▶ _PROBLEM TO SOLVE_: Count the lines below that contain the string "StockBot", treating uppercase and lowercase letters as distinct, and give only the number.

[[ MATERIALS PROVIDED open ]]

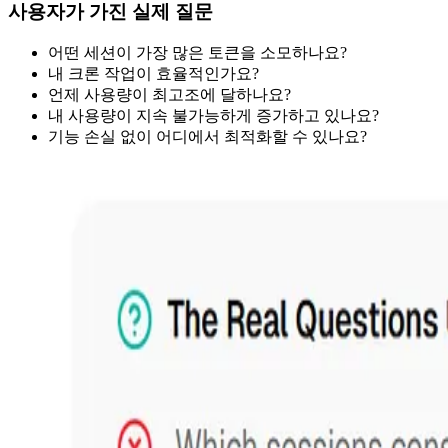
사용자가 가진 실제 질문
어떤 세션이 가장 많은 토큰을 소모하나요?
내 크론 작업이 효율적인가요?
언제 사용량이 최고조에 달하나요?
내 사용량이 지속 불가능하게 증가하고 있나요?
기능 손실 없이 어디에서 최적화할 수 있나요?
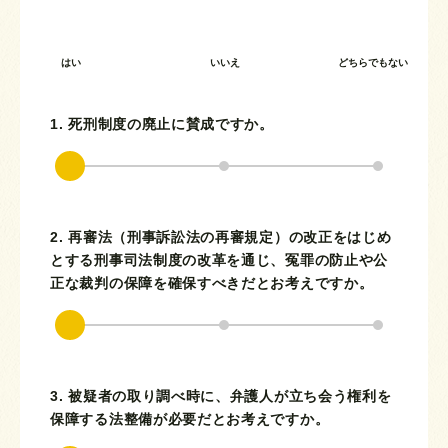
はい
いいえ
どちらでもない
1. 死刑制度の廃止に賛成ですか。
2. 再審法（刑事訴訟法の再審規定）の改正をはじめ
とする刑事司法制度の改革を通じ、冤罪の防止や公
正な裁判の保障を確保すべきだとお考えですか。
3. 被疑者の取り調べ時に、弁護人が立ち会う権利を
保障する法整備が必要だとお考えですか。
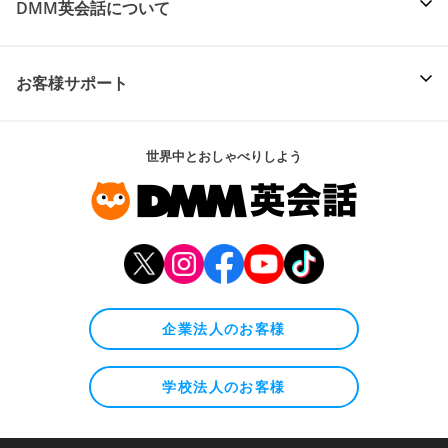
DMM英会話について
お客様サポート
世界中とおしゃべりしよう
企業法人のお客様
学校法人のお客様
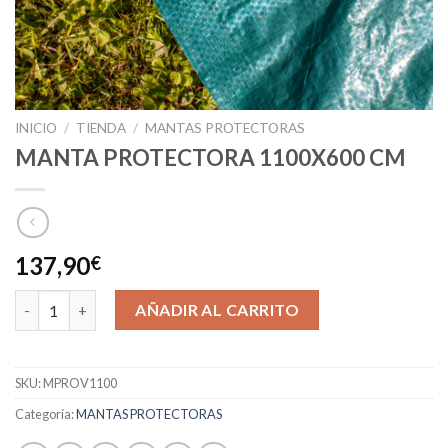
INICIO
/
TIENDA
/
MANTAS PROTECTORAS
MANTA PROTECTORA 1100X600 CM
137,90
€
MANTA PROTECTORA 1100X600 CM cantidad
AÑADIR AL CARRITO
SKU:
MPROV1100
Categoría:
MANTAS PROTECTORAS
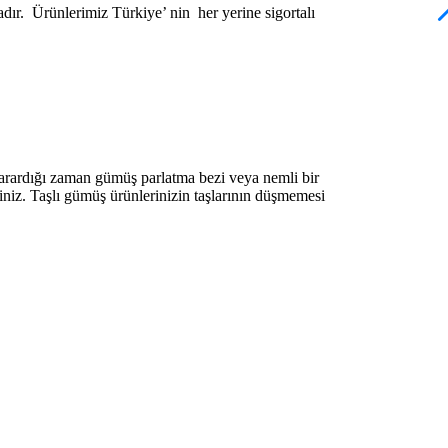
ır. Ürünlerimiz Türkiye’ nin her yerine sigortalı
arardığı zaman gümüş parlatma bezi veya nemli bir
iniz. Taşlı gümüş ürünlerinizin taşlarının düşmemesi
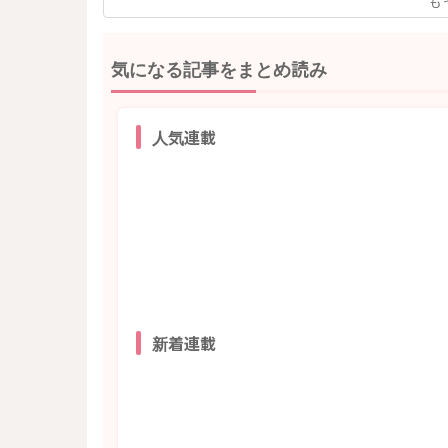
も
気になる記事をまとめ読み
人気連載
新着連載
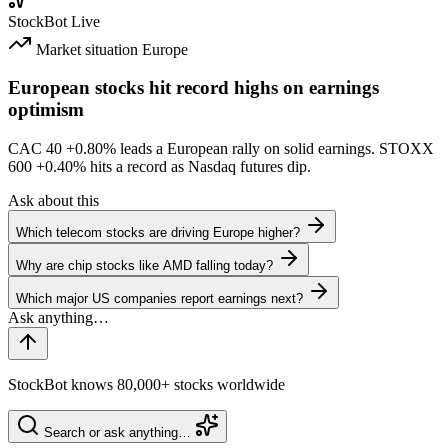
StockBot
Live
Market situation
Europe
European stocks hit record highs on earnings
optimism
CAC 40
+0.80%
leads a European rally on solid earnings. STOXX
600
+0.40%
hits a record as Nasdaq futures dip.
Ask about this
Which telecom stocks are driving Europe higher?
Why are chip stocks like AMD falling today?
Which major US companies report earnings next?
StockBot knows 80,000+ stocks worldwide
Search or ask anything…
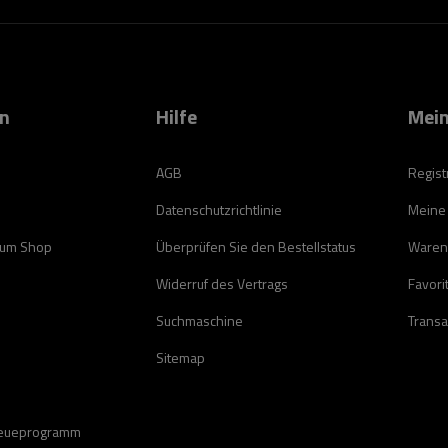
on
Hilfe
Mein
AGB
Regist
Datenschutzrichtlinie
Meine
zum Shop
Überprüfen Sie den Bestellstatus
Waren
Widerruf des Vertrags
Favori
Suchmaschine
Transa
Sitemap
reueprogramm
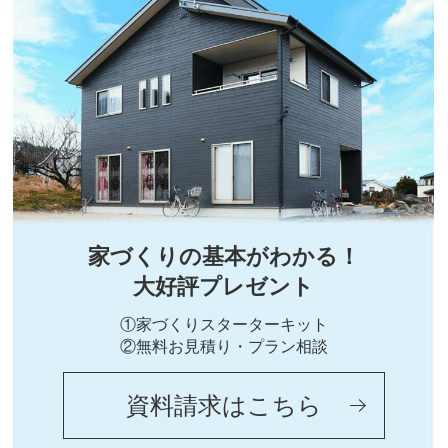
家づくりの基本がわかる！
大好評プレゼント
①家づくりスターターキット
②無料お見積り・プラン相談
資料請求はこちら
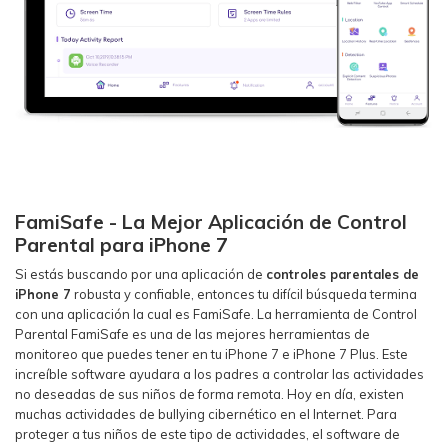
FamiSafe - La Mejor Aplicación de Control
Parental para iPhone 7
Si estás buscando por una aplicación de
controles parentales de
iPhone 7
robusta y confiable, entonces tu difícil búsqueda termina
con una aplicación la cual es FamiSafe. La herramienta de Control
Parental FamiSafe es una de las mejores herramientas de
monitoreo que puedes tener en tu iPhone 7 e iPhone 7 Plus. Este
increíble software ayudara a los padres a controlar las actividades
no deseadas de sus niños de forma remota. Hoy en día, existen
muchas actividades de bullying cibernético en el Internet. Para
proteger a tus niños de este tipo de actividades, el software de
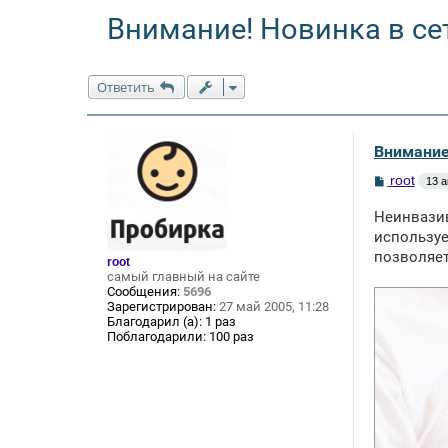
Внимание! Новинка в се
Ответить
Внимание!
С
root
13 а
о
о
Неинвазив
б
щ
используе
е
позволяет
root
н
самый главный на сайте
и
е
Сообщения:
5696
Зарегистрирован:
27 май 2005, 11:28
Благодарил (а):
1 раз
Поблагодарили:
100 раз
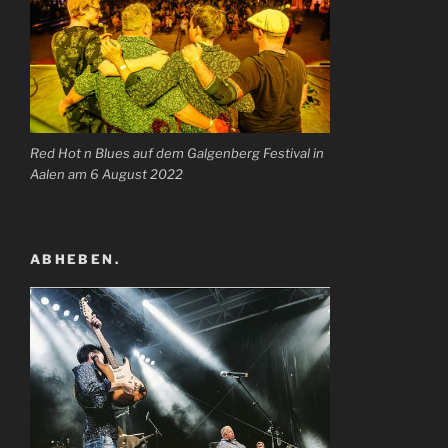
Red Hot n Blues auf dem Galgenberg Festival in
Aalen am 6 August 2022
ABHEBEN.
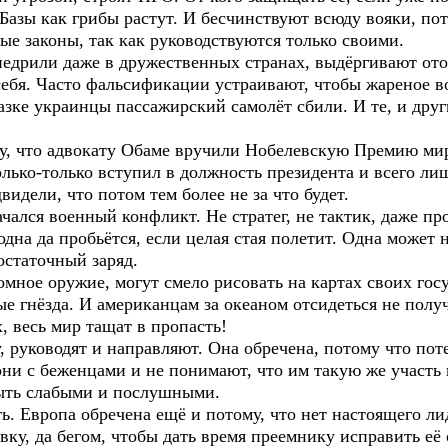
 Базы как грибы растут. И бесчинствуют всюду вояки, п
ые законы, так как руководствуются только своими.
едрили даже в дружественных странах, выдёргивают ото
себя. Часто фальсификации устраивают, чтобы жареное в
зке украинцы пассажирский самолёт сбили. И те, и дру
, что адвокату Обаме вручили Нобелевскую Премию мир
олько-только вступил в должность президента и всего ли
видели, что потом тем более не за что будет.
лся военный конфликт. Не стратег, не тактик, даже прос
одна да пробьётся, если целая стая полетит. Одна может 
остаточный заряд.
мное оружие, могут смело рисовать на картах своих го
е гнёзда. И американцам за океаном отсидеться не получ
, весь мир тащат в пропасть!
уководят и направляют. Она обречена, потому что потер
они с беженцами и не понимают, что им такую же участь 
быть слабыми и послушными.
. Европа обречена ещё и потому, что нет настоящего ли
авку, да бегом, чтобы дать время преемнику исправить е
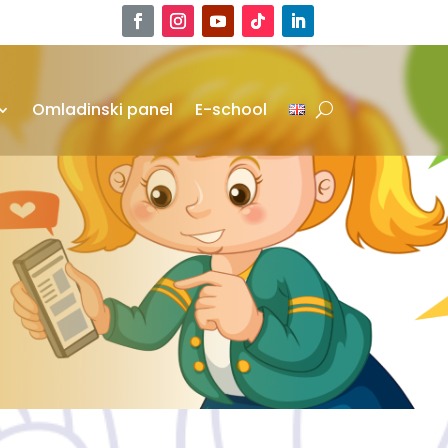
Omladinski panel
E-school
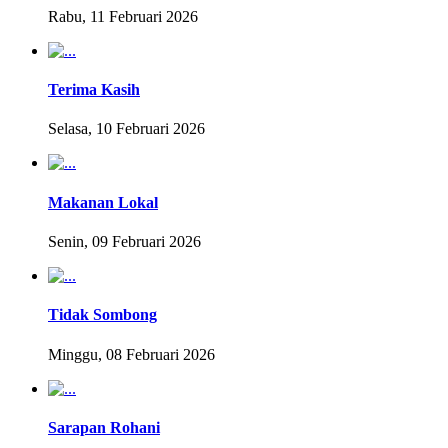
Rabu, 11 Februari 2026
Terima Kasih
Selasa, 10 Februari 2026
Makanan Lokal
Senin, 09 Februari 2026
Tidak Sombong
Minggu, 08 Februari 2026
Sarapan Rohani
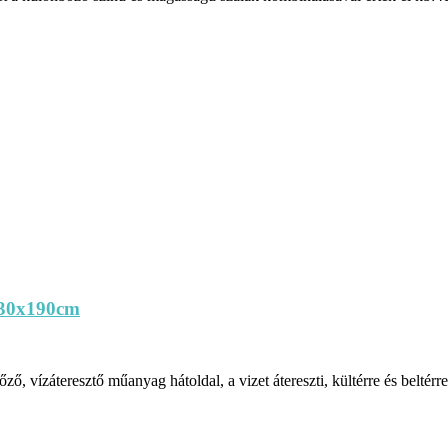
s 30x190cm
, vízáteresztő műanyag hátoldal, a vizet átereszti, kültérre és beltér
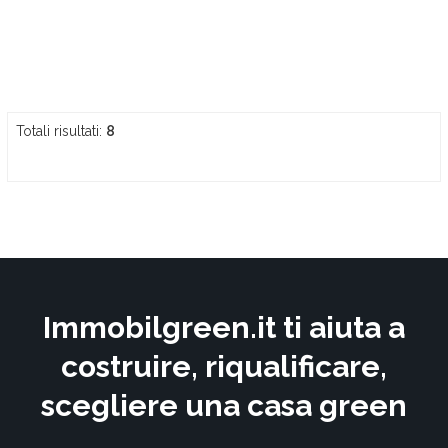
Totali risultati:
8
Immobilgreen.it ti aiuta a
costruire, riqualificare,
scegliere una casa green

[[ MATERIALS PROVIDED closed ]]

▶ _WRITTEN ANSWER_: 2